En octobre 2001, à la suite d'une nouvelle procédure judiciaire, l'entreprise lui verse ses arriérés de salaires et l'affecte à plus de 100 kilomètres de chez lui. « Dans ce nouvel hypermarché, l'ambiance est plutôt meilleure que dans celui où je travaillais auparavant, mais je dois me lever à 4h30 du matin pour prendre mon poste à 7 heures », explique Romualdo. Sa bataille n'est pas terminée : il a attaqué l'entreprise pour transfert illégitime. « L'entreprise a tout pouvoir. Elle peut décider un changement de poste ou des horaires difficiles. Parfois, la pression psychologique sur les travailleurs réintégrés tourne au harcèlement », estime Leonardo Pace, de l'UIL. Dans les cas extrêmes, si l'entreprise s'y oppose résolument, le salarié peut être réintégré de force, par les carabiniers.

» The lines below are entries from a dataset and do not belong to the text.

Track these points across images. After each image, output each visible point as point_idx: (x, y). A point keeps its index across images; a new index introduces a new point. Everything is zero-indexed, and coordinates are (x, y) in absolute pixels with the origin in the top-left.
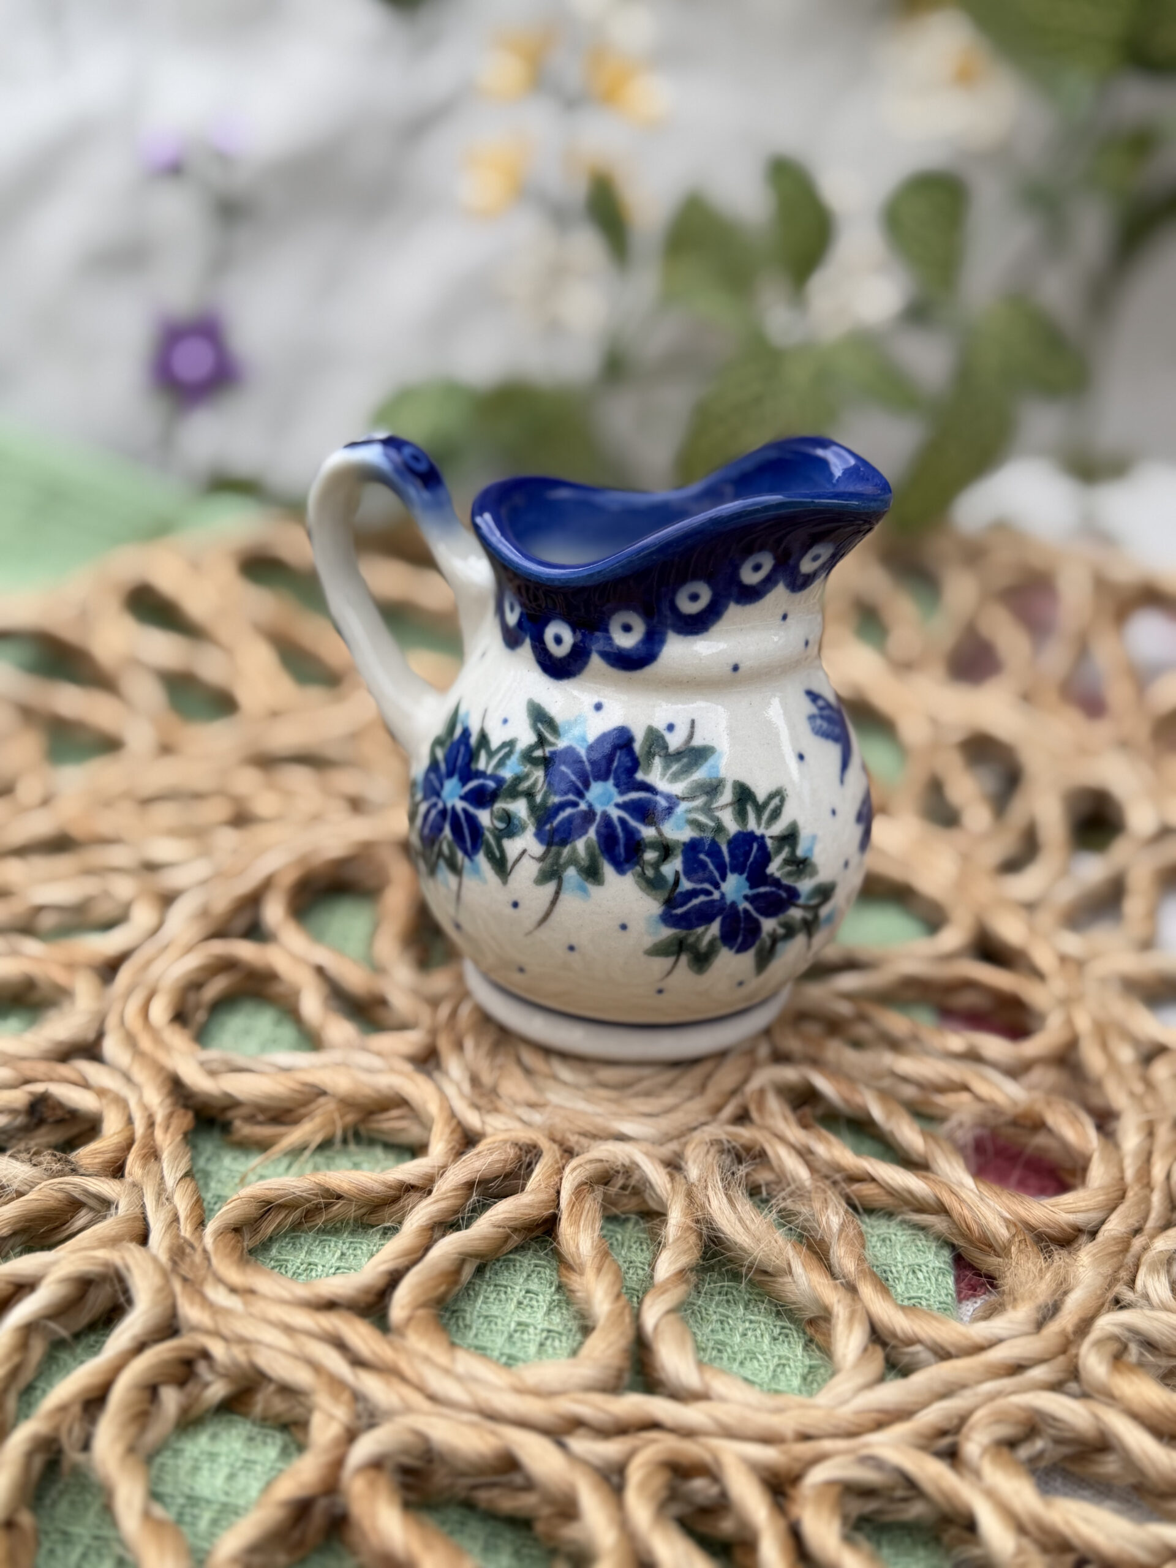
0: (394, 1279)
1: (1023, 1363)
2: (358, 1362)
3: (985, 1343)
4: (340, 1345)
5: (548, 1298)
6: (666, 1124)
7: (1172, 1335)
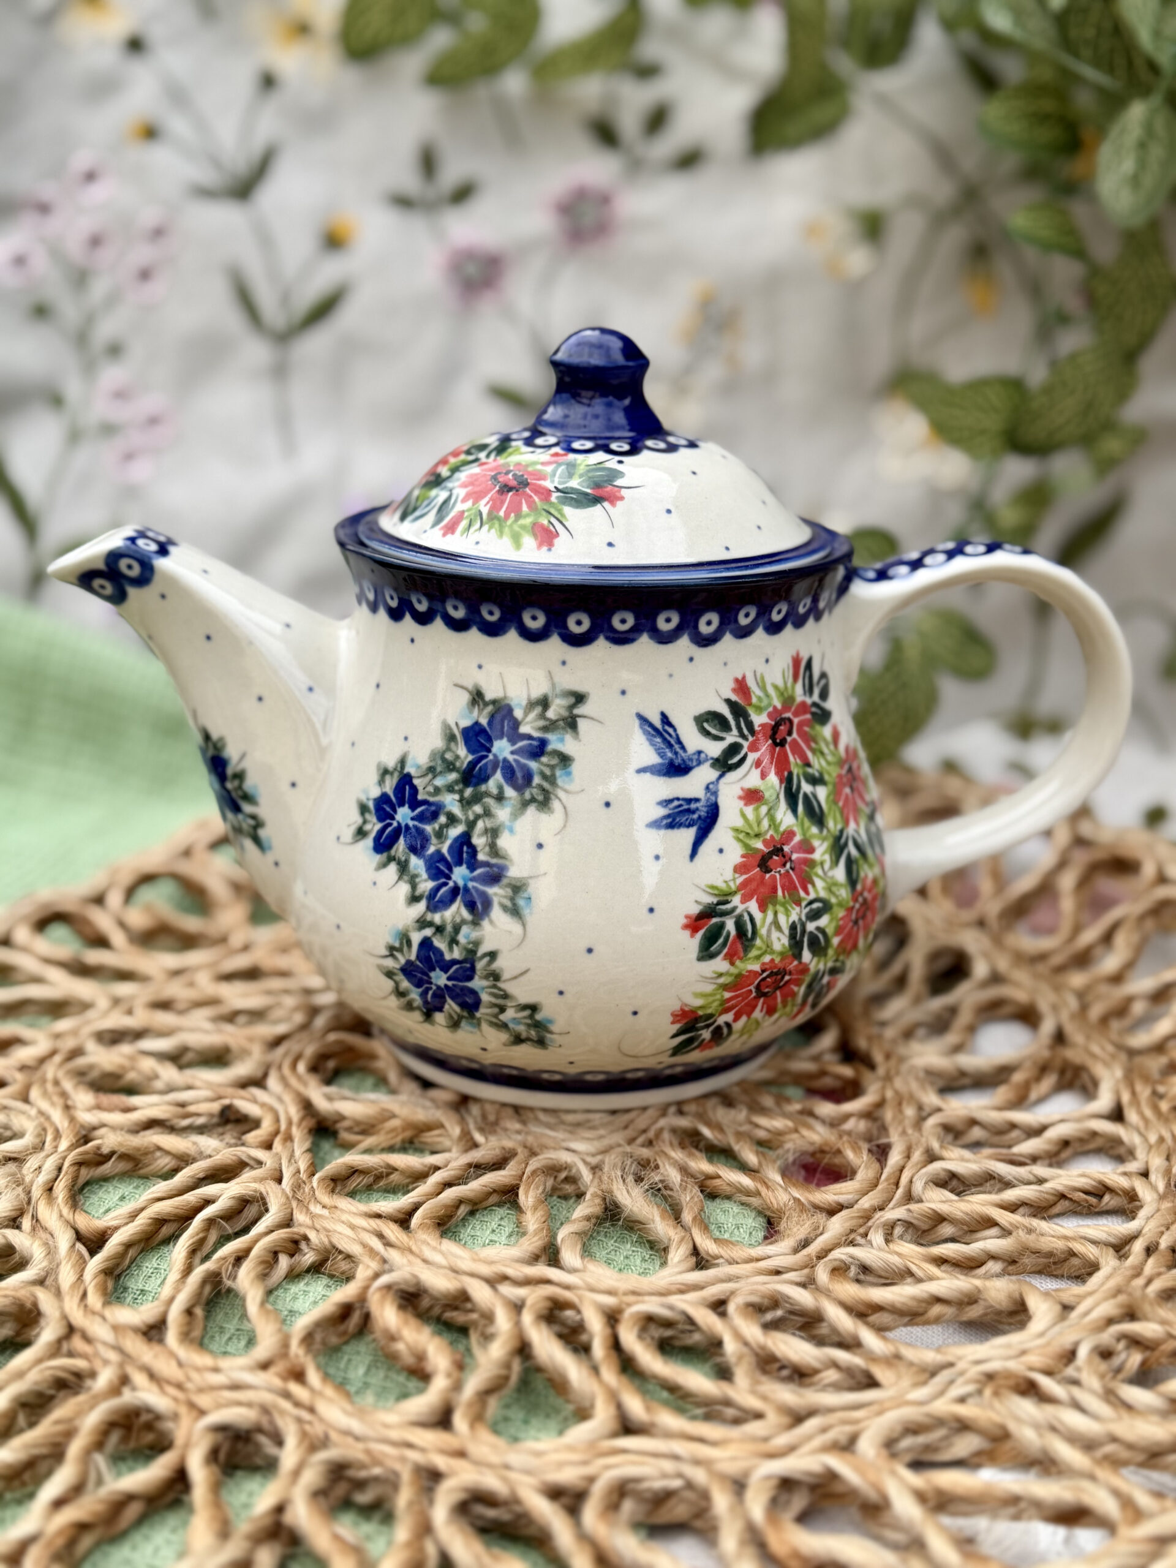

L'article 18 ne constitue donc pas la panacée. Mais le gouvernement Berlusconi pense surtout que la libéralisation partielle du licenciement aurait un impact positif sur les recrutements. Car, actuellement, l'essentiel des emplois est créé sous la forme de contrats précaires, en intérim ou en CDD. Cet article a d'autres effets pervers. Le patronat transalpin estime que les entreprises sont « condamnées au nanisme » puisque l'obligation de réintégrer un salarié indûment licencié ne s'applique qu'à partir de 15 personnes. « L'article 18 a certainement gonflé le nombre des entreprises de moins de 15 salariés, plus nombreuses en Italie qu'ailleurs en Europe, reconnaît Tito Boeri. Il a aussi fait décoller le nombre de travailleurs autonomes. » Officiellement, ils ont le statut de collaborateurs extérieurs, mais sont, en réalité, des salariés subordonnés. Autant de raisons qui font qu'en dépit de la forte mobilisation syndicale le gouvernement Berlusconi persiste et signe.

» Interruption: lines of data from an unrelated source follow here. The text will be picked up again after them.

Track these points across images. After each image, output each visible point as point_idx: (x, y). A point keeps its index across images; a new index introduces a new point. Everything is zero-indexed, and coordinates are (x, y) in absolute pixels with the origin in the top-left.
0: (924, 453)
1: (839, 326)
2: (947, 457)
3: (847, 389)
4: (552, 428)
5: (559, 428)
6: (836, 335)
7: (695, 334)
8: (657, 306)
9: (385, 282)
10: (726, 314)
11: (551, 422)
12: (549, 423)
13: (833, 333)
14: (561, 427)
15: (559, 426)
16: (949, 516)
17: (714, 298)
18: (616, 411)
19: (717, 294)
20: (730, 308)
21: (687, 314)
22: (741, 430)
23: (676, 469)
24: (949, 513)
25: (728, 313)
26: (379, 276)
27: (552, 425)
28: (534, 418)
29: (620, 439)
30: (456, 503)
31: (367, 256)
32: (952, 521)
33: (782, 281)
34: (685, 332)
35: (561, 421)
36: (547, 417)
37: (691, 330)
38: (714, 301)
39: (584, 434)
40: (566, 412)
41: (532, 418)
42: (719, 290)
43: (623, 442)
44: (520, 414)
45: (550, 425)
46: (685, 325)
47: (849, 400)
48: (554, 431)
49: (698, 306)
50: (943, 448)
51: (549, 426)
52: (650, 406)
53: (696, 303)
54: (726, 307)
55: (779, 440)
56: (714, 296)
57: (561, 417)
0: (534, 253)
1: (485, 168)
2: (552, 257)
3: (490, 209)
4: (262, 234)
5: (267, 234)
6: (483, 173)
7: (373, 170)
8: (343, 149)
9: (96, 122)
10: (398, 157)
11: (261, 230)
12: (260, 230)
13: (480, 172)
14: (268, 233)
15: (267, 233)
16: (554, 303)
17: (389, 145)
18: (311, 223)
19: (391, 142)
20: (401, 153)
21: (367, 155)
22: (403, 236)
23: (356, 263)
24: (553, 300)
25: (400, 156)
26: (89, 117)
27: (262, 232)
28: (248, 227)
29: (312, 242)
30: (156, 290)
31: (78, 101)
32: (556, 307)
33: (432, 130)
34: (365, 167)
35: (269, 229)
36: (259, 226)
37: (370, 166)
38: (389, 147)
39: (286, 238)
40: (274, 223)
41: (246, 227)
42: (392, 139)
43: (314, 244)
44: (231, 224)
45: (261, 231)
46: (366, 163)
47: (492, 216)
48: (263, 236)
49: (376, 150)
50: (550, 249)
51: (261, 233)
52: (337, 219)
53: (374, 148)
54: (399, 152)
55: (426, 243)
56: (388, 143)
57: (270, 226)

Berlusconi joue la fermeté

Silvio Berlusconi ne veut pas laisser dire qu'il a reculé sous la pression de la rue… En 1994, son premier gouvernement avait dû retirer sa réforme des retraites, après que 1 million de personnes sont descendues dans la rue. Aujourd'hui, c'est sur les licenciements individuels que le bras de fer avec les syndicats et l'opinion publique s'est engagé. Après plusieurs mois de tentatives de dialogue, le gouvernement a pris acte qu'il était impossible d'assouplir les normes sur le licenciement par consensus et a opté pour la ligne dure. Le Conseil des ministres a adopté le 14 mars un projet de texte quasi identique à celui présenté en novembre, qui avait mis le feu aux poudres. L'article 18 du statut des travailleurs sera modifié à titre expérimental, pour quatre ans. La réintégration en cas de licenciement sans « juste cause » ou « juste motif » ne s'appliquera plus dans le cas de salariés en CDD embauchés définitivement dans les régions du sud du pays, de travailleurs au noir régularisés et d'embauches qui feraient franchir à l'entreprise le seuil des 15 salariés. Une indemnisation sera versée à la place.

Le projet de loi doit encore obtenir le feu vert du Parlement.

Côté Confindustria, le Medef italien, la satisfaction domine : le patronat juge ces modifications bien timides, mais il craignait que le gouvernement ne recule et jette la réforme aux oubliettes. Côté syndicats, c'est le tollé. La plus grosse centrale, et la plus à gauche, la CGIL, a été la première à adopter une attitude intransigeante. Devant la volonté de l'exécutif de passer en force, les deux autres grandes centrales, CISL et UIL, ont décidé de s'associer à une grève générale qui aura lieu en avril. Les syndicats savent qu'ils peuvent compter sur une forte mobilisation : selon un sondage publié par le quotidien « La Repubblica » au début du conflit, 53 % des sondés y étaient hostiles. Mais l'assassinat, le 19 mars, à Bologne, de l'économiste Marco Biagi, l'un des pères de la réforme de l'article 18 du statut des travailleurs, pourrait cependant amener les partenaires sociaux et le gouvernement à tenter une ultime conciliation.